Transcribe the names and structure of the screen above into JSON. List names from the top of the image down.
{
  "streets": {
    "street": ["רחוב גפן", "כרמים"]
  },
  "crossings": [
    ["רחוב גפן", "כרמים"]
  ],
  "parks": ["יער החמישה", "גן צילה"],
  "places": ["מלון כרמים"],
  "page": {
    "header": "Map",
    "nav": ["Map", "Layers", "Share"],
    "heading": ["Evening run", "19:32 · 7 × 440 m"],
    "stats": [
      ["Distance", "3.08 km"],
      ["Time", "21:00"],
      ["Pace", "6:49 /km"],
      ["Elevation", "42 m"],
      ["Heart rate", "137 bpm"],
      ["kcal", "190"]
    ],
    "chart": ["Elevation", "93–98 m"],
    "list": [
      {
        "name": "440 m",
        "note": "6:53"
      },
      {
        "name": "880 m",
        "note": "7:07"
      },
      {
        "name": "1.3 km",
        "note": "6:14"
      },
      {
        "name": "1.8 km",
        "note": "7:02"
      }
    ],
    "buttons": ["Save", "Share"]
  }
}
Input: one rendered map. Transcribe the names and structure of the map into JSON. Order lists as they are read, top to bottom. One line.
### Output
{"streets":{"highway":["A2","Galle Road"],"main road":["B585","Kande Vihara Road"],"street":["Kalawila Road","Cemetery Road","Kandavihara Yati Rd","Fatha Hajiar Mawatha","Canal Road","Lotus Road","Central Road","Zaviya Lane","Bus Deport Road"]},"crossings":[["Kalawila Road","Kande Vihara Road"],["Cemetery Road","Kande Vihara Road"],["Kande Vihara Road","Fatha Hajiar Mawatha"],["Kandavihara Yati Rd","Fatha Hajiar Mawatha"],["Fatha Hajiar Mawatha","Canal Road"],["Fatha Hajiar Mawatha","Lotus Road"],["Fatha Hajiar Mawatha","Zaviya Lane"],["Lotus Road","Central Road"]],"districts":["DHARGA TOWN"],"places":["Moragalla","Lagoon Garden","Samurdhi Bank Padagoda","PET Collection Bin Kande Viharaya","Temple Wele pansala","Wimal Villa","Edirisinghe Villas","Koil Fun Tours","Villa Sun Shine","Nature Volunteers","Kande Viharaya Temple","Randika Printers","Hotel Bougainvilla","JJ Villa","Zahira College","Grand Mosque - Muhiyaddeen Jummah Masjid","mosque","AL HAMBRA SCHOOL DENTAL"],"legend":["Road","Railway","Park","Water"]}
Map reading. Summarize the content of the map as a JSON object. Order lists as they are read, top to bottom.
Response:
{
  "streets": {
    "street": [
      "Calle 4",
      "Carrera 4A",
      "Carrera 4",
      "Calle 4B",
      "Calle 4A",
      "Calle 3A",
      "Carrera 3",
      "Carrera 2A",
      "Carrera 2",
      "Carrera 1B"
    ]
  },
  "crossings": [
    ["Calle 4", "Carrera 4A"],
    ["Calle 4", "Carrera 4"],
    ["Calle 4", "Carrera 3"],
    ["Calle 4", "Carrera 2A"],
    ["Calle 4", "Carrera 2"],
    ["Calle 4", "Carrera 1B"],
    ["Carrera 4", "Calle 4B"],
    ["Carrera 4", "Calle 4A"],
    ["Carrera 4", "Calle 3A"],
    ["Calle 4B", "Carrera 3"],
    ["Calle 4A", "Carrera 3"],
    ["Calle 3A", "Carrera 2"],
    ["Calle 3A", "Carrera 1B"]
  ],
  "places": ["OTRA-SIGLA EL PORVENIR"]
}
+ + + + +
▶ **Your task**:
Each line in the records above with "כרמים" must be returned.

▶ **Reply**:
    "street": ["רחוב גפן", "כרמים"]
    ["רחוב גפן", "כרמים"]
  "places": ["מלון כרמים"],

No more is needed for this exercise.